I heard purring, and was almost certain it was the soporific purr of Fi in napping mode. So I crept from the bathroom to the kitchen.
I grabbed as much food and water as I could, then tiptoed back. Suddenly my PC turned my ipod on. I ran. Fi smacked into the door behind me.
I saw Bec pause at the mailbox as usual. She always glanced at the house as she put my mail in, daring me to get it myself before Saturday.
This time she didn’t look up. She put a large parcel in the box and rode off without a wave.
Bec knew – and she’d given me something. All I had to do was get it. I began to shake just thinking about it. Plus I’d have to get past Fi.
Bec dropped a postcard at my mailbox. I noticed the back of her bike was empty of mail. She was ready for me to leave the house – to flee.
I didn’t go. It wasn’t even the fear that stopped me. I was mad. My cat and computer had taken MY house, and I was going to take them down.
I waited until I heard Fi’s sleeping purr. She couldn’t change her programming – but I could change mine. I climbed out the window.
The grass tickled my feet and I almost laughed aloud. It was strangely comforting to know that a monster really could leap out at me.
I got the parcel and crept back, squeezing through the window. Take that, robots! Then I hyperventilated until I passed out.
Still shaking. I hoped the box could tell me how to shut down Fi and my home PC network. It didn’t feel like books, though. And it sloshed.
I ate raw two-minute noodles and beef jerky. Fortified by my meal, I opened my parcel. It was matches. And petrol. Lots of petrol.
I woke up smiling, and it took me a moment to realise why – robots can’t smell. Suddenly I wasn’t shaking any more.

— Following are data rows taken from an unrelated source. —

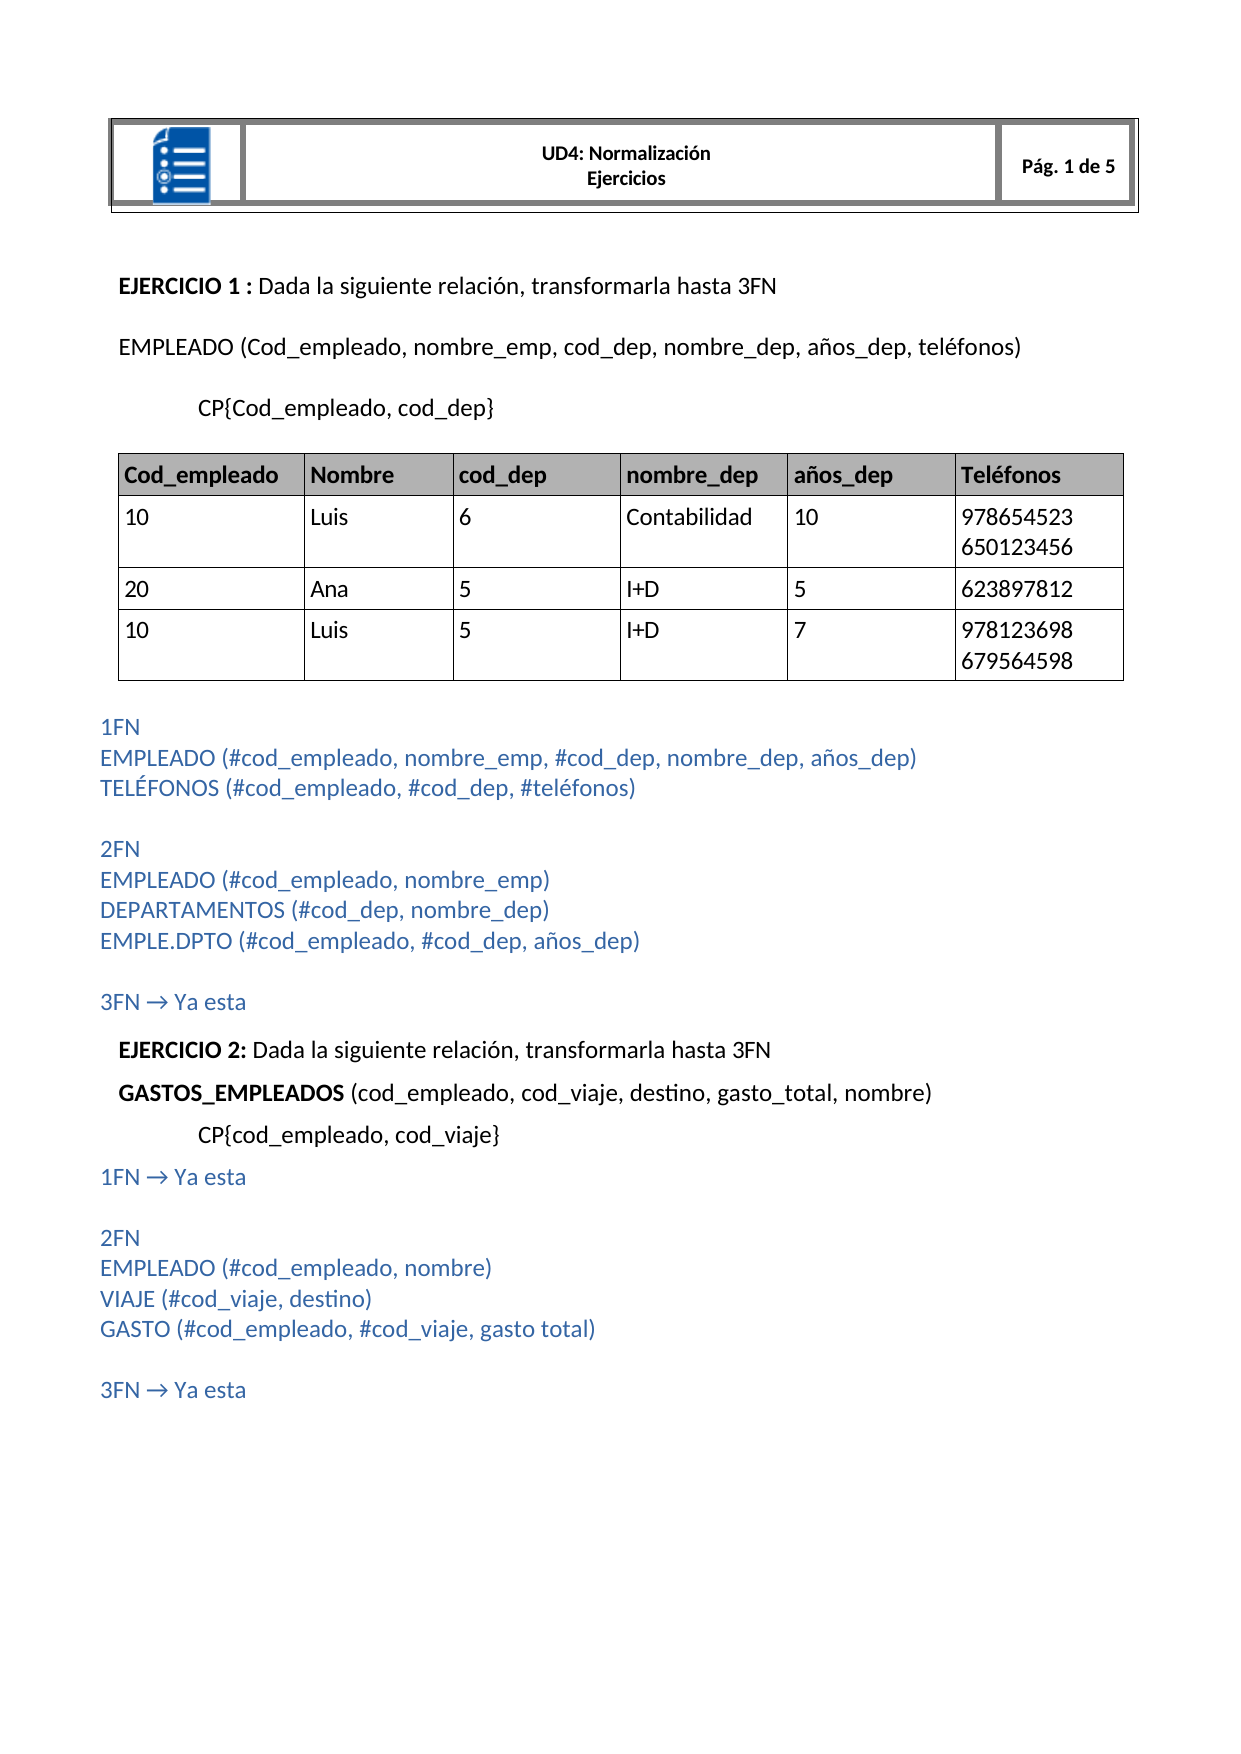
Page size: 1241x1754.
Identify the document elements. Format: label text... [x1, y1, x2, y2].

text GASTO (#cod_empleado, #cod_viaje, gasto total) [100, 1313, 1167, 1344]
picture [152, 127, 211, 205]
text TELÉFONOS (#cod_empleado, #cod_dep, #teléfonos) [100, 772, 1167, 803]
table_cell Luis [305, 610, 453, 680]
text EMPLEADO (#cod_empleado, nombre) [100, 1252, 1167, 1283]
text VIAJE (#cod_viaje, destino) [100, 1283, 1167, 1313]
table_header nombre_dep [621, 454, 787, 495]
text EMPLEADO (#cod_empleado, nombre_emp) [100, 864, 1167, 894]
table_cell Luis [305, 496, 453, 567]
text EMPLEADO (#cod_empleado, nombre_emp, #cod_dep, nombre_dep, años_dep) [100, 742, 1167, 772]
table_header Cod_empleado [119, 454, 304, 495]
text DEPARTAMENTOS (#cod_dep, nombre_dep) [100, 894, 1167, 925]
text EJERCICIO 1 : Dada la siguiente relación, transformarla hasta 3FN [118, 270, 1167, 301]
table_cell 6 [454, 496, 620, 567]
table_cell 5 [454, 610, 620, 680]
table_cell 20 [119, 568, 304, 608]
table_cell I+D [621, 568, 787, 608]
table_header Teléfonos [956, 454, 1123, 495]
table_cell I+D [621, 610, 787, 680]
text 2FN [100, 1222, 1167, 1252]
table_header años_dep [788, 454, 955, 495]
text 2FN [100, 833, 1167, 864]
table_header cod_dep [454, 454, 620, 495]
table_cell Ana [305, 568, 453, 608]
table_cell Contabilidad [621, 496, 787, 567]
text 1FN [100, 711, 1167, 742]
table_cell 623897812 [956, 568, 1123, 608]
table_cell 978123698 679564598 [956, 610, 1123, 680]
text EMPLE.DPTO (#cod_empleado, #cod_dep, años_dep) [100, 925, 1167, 956]
text GASTOS_EMPLEADOS (cod_empleado, cod_viaje, destino, gasto_total, nombre) CP{cod_empleado, cod_viaje} [118, 1077, 1114, 1149]
table_cell 10 [119, 496, 304, 567]
table_header Nombre [305, 454, 453, 495]
text 3FN → Ya esta [100, 1374, 1167, 1405]
table_cell 10 [119, 610, 304, 680]
table_cell 978654523 650123456 [956, 496, 1123, 567]
text 3FN → Ya esta [100, 986, 1167, 1017]
text EJERCICIO 2: Dada la siguiente relación, transformarla hasta 3FN [118, 1034, 1167, 1065]
table_cell 10 [788, 496, 955, 567]
table_cell 7 [788, 610, 955, 680]
table_cell 5 [788, 568, 955, 608]
text 1FN → Ya esta [100, 1161, 1167, 1191]
text EMPLEADO (Cod_empleado, nombre_emp, cod_dep, nombre_dep, años_dep, teléfonos) CP{Cod_empleado, cod_dep} [118, 331, 1167, 423]
table_cell 5 [454, 568, 620, 608]
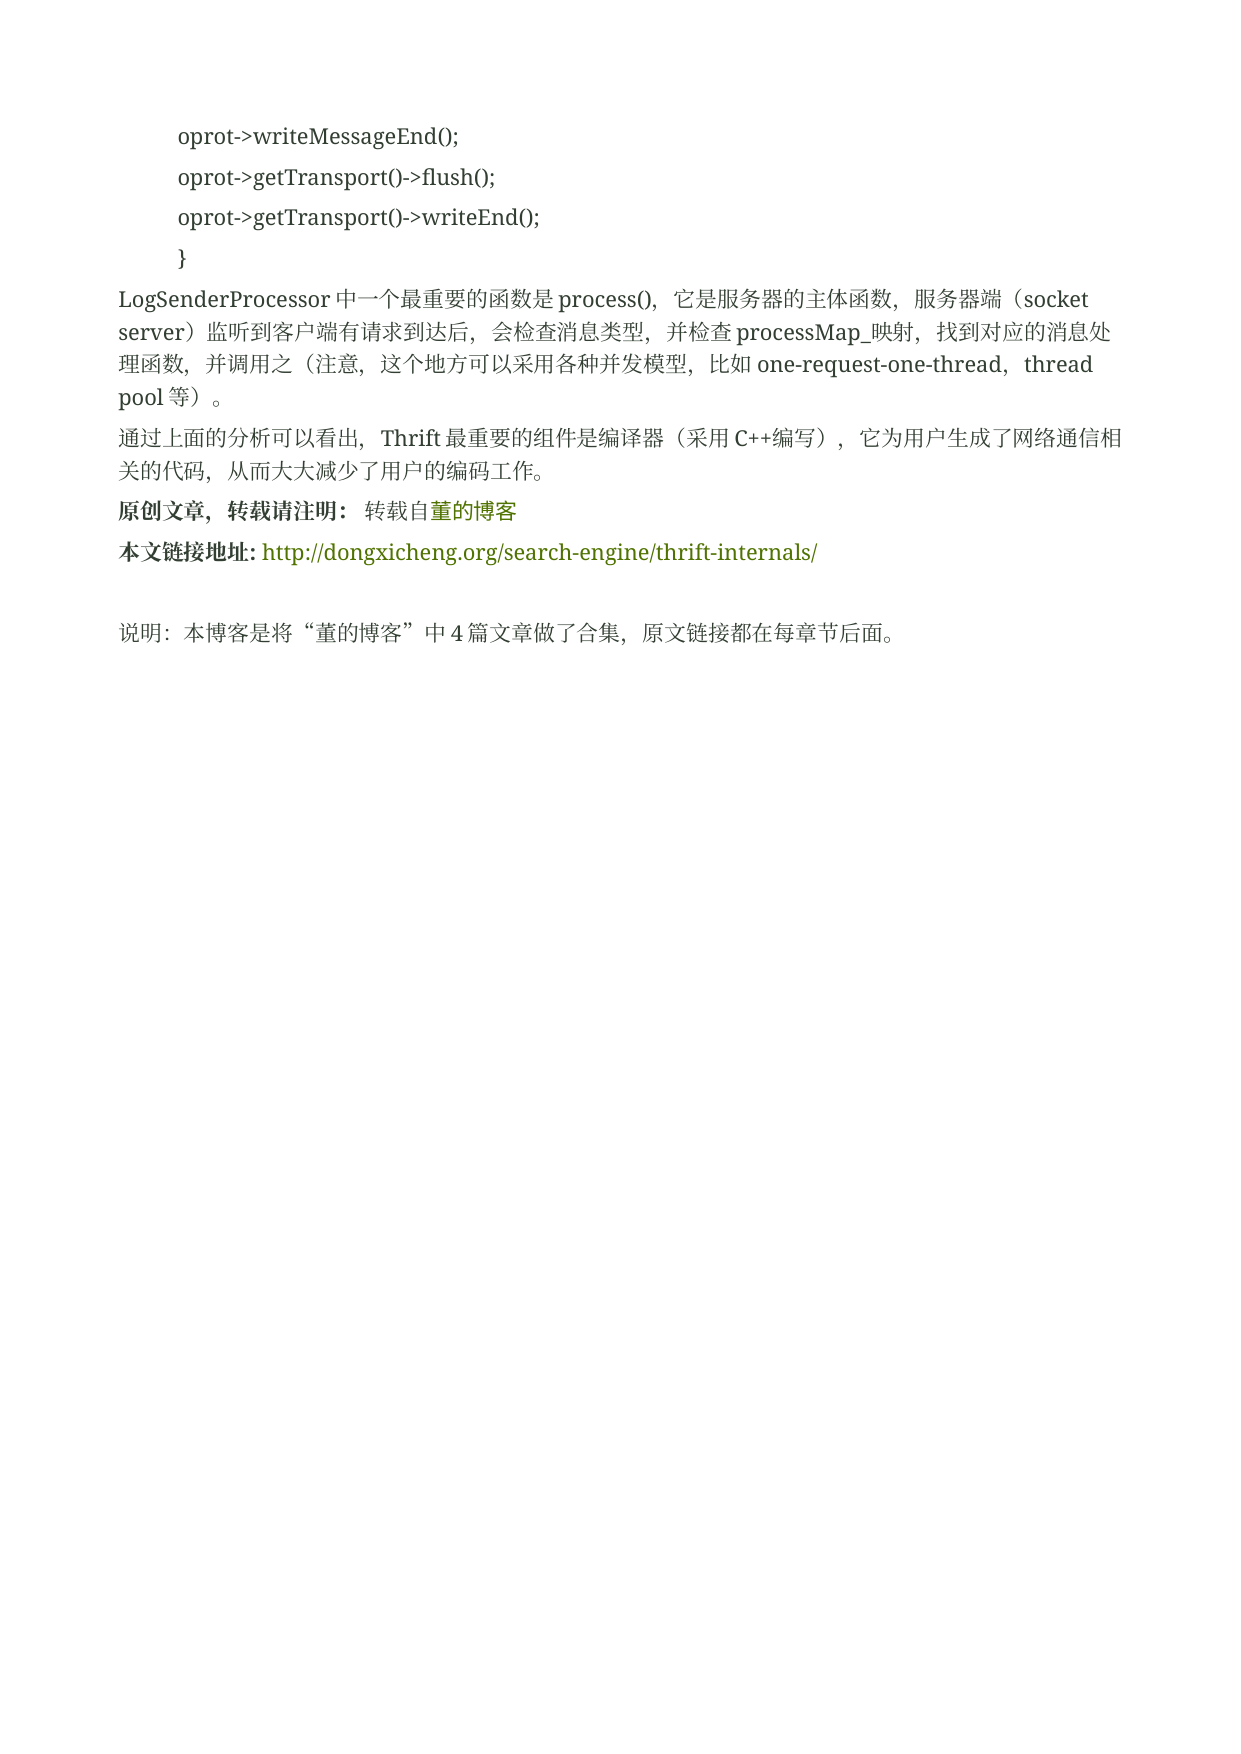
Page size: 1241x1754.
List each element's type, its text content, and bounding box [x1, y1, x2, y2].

text 说明：本博客是将“董的博客”中4篇文章做了合集，原文链接都在每章节后面。 [118, 615, 1122, 648]
text oprot->writeMessageEnd(); [177, 118, 1063, 151]
text oprot->getTransport()->flush(); [177, 159, 1063, 192]
text oprot->getTransport()->writeEnd(); [177, 199, 1063, 232]
text } [177, 240, 1063, 273]
text 本文链接地址: http://dongxicheng.org/search-engine/thrift-internals/ [118, 534, 1122, 567]
text LogSenderProcessor中一个最重要的函数是process()，它是服务器的主体函数，服务器端（socket server）监听到客户端有请求到达后，会检查消息类型，并检查processMap_映射，找到对应的消息处理函数，并调用之（注意，这个地方可以采用各种并发模型，比如one-request-one-thread，thread pool等）。 [118, 281, 1122, 412]
text 通过上面的分析可以看出，Thrift最重要的组件是编译器（采用C++编写），它为用户生成了网络通信相关的代码，从而大大减少了用户的编码工作。 [118, 420, 1122, 485]
text 原创文章，转载请注明： 转载自董的博客 [118, 493, 1122, 526]
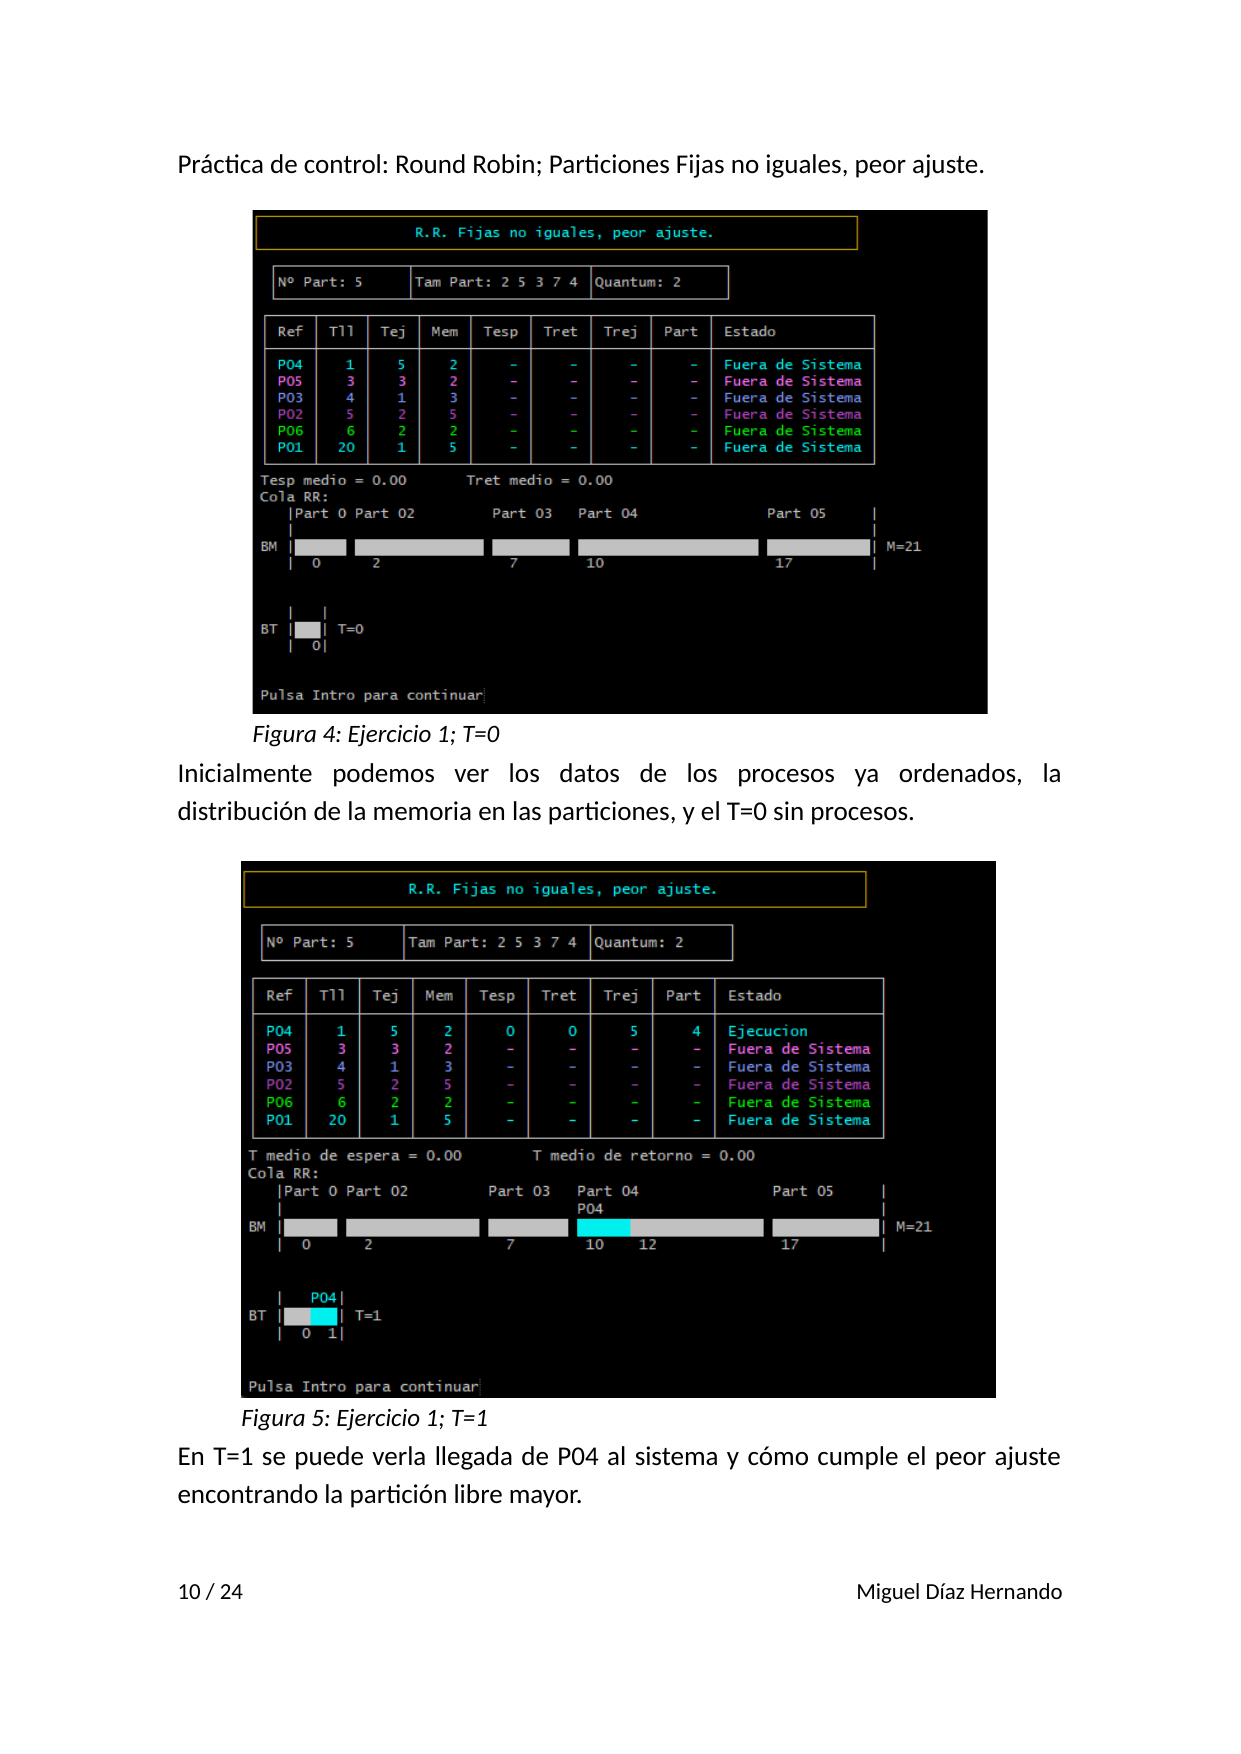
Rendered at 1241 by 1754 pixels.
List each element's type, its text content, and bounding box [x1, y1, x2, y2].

text Inicialmente podemos ver los datos de los procesos ya ordenados, la distribución de la memoria en las particiones, y el T=0 sin procesos. [177, 210, 1063, 827]
picture [252, 210, 988, 714]
text Figura 4: Ejercicio 1; T=0 [252, 714, 988, 749]
text En T=1 se puede verla llegada de P04 al sistema y cómo cumple el peor ajuste encontrando la partición libre mayor. [177, 845, 1063, 1510]
picture [241, 861, 996, 1398]
text [241, 849, 996, 861]
text Figura 5: Ejercicio 1; T=1 [241, 1398, 996, 1433]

I spent all day planning how to burn down my house. I soaked toilet paper in petrol, and soaked that into the walls.
Fi scratched on the door without stopping. She wasn’t playing any more.
I saw the crack in the bathroom door the instant I woke up. Time was running out. Fi was purring loudly, watching me as she clawed the door.
I poured petrol on Fi’s head. She shook herself, and almost bit off my finger. I just hoped she didn’t wash herself like other cats.
The door broke. I kicked Fi against the wall and ran, making for the living room. We charged around the living room, kitchen, and hall.
I stomped and kicked and hurled myself away from Fi’s snapping jaws, growing more exhausted each hour. My strength faded fast.
Fi collapsed. One of her eyes blinked red, and I realised she was low on battery. She was wireless, so I didn’t have long.
I barricaded myself in my bedroom as my ipod played reproachful country and western. When the door was wedged tightly, I collapsed.